Abbeyleix (; ) is a town in County Laois, Ireland, located around  south of the county town of Portlaoise.

Abbeyleix was formerly located on the N8, the main road from Dublin to Cork. At one point, up to 15,000 vehicles passed along the town's main street every day. Since May 2010, however, the town has been bypassed by the M8 motorway, with the former N8 consequently downgraded to the N77 national secondary road, and R639 regional road.

History 
There was a settlement at Abbeyleix as early as 1183, that grew up near the River Nore, around a Cistercian monastery - which gives the town its name. 

Modern Abbeyleix is one of the oldest planned estate towns in Ireland. It was largely built in the 18th century by Viscount de Vesci. The regular flooding of the River Nore made the town an unhealthy place to live. Around 1790, John Vesey determined that the location of the town was not suitable for his tenants, and began to design a new one. The old town was levelled, and the residents moved to the new one.  A memorial to the 2nd Viscount de Vesci, paid for by subscriptions, is in the town center. It features a water trough for horses.

Today, there are many historical structures standing in and around the town - ancient ring forts, burial grounds, churches and estate houses. The town once had a carpet factory, established in 1904 by Yvo de Vesci, the 5th Viscount – notably producing some of the carpets used on the RMS Olympic and RMS Titanic.

(Extracted records)
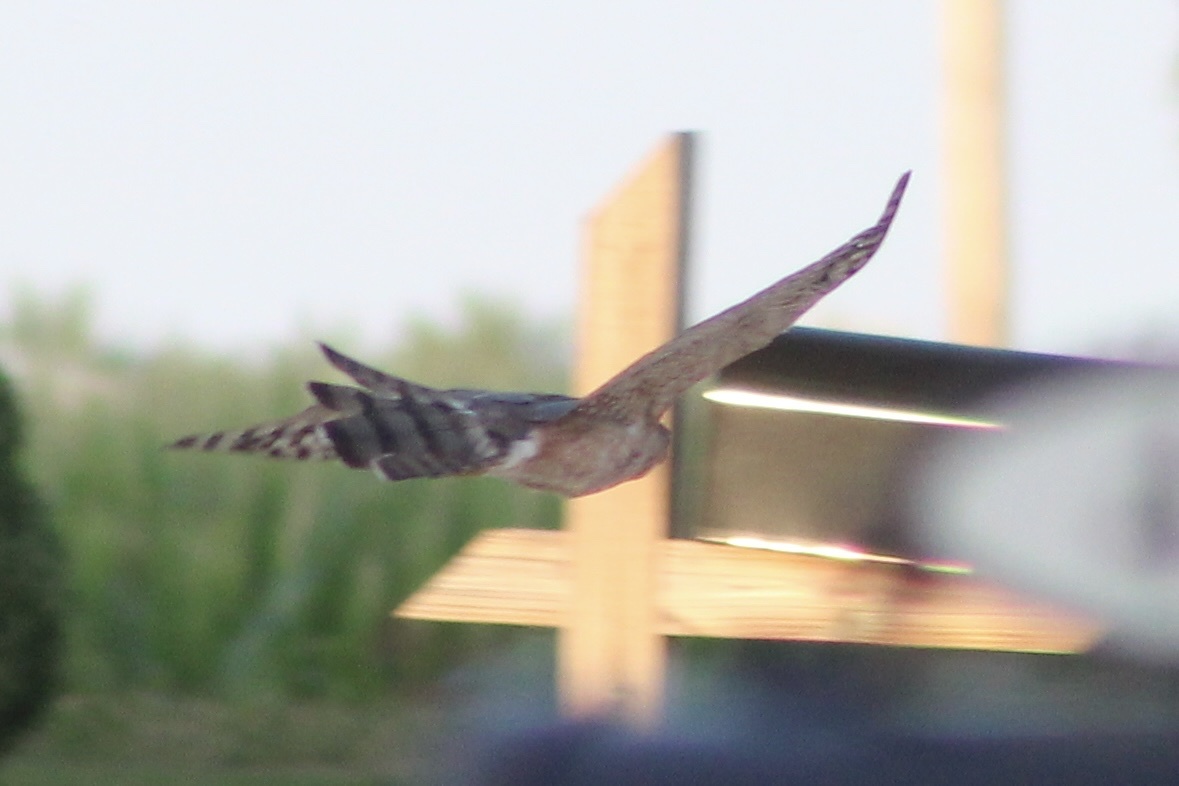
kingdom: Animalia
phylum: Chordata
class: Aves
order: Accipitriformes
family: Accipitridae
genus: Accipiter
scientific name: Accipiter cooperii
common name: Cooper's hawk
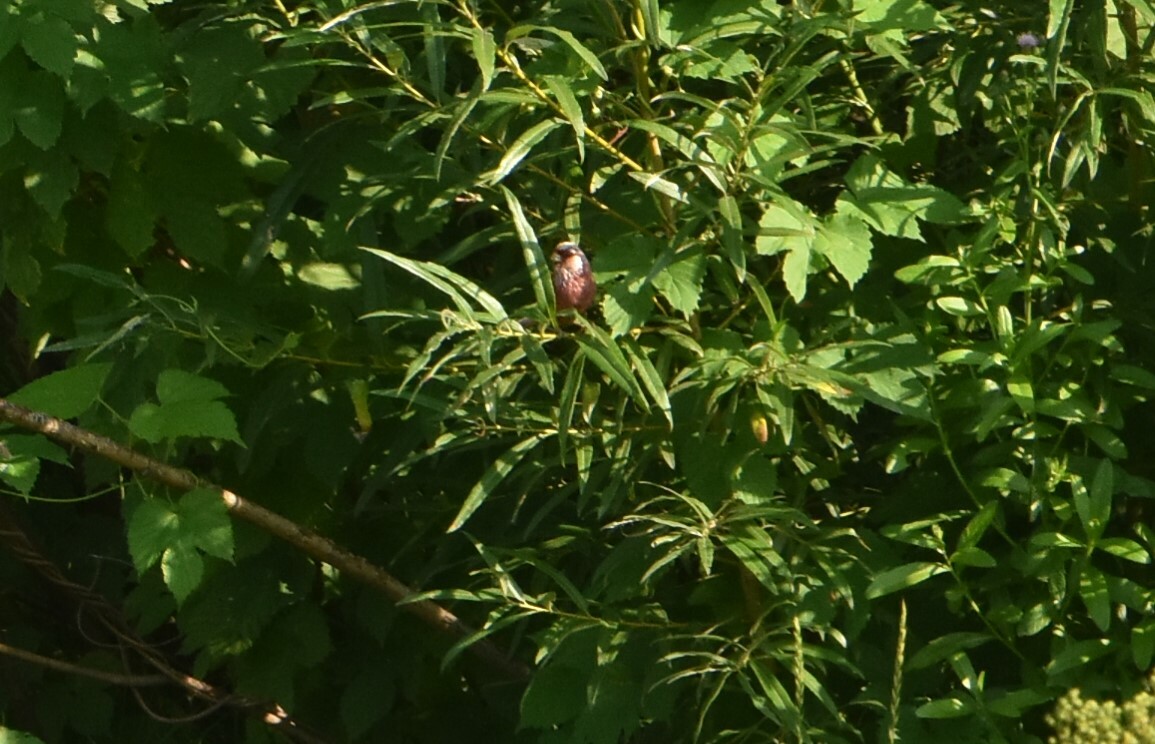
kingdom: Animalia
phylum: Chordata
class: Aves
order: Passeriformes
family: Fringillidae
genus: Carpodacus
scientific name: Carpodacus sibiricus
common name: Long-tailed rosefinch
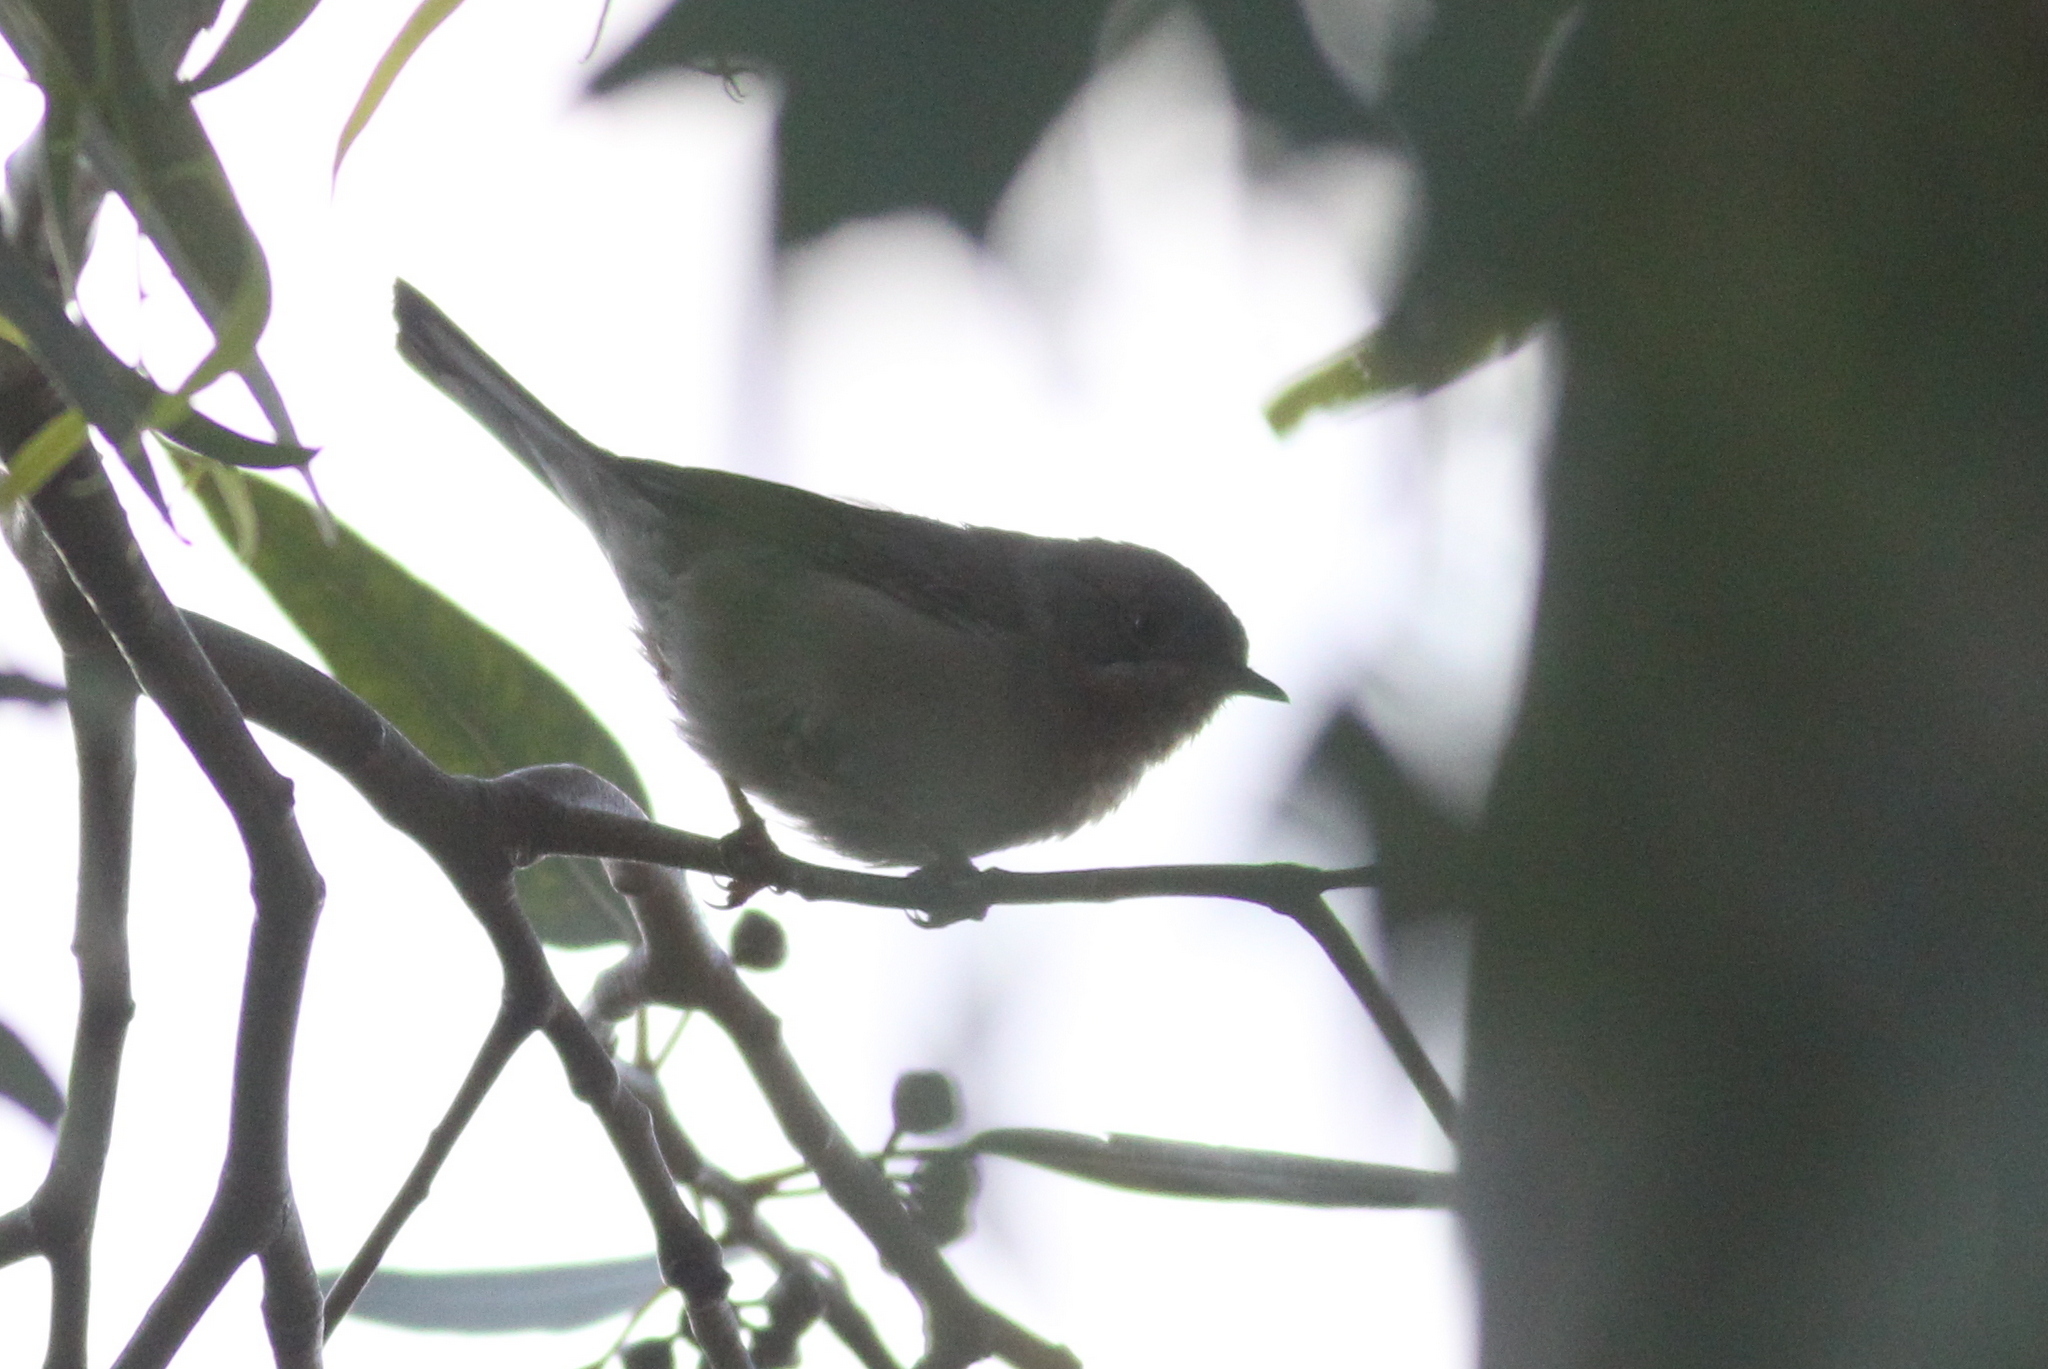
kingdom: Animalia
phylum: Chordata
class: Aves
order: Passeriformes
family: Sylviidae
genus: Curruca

* _WORK TO DO_
1. Reproduce the Abbeyleix passage from "Modern Abbeyleix is" up to and including "trough for horses.".
2. Turn the lines of the photo records into a numbered list, leaving out blank lines and the pictures.
The Abbeyleix passage and the records have no connection to each other.

* _RESPONSES TO THE TASKS_
1.
Modern Abbeyleix is one of the oldest planned estate towns in Ireland. It was largely built in the 18th century by Viscount de Vesci. The regular flooding of the River Nore made the town an unhealthy place to live. Around 1790, John Vesey determined that the location of the town was not suitable for his tenants, and began to design a new one. The old town was levelled, and the residents moved to the new one.  A memorial to the 2nd Viscount de Vesci, paid for by subscriptions, is in the town center. It features a water trough for horses.

2.
1. kingdom: Animalia
2. phylum: Chordata
3. class: Aves
4. order: Accipitriformes
5. family: Accipitridae
6. genus: Accipiter
7. scientific name: Accipiter cooperii
8. common name: Cooper's hawk
9. kingdom: Animalia
10. phylum: Chordata
11. class: Aves
12. order: Passeriformes
13. family: Fringillidae
14. genus: Carpodacus
15. scientific name: Carpodacus sibiricus
16. common name: Long-tailed rosefinch
17. kingdom: Animalia
18. phylum: Chordata
19. class: Aves
20. order: Passeriformes
21. family: Sylviidae
22. genus: Curruca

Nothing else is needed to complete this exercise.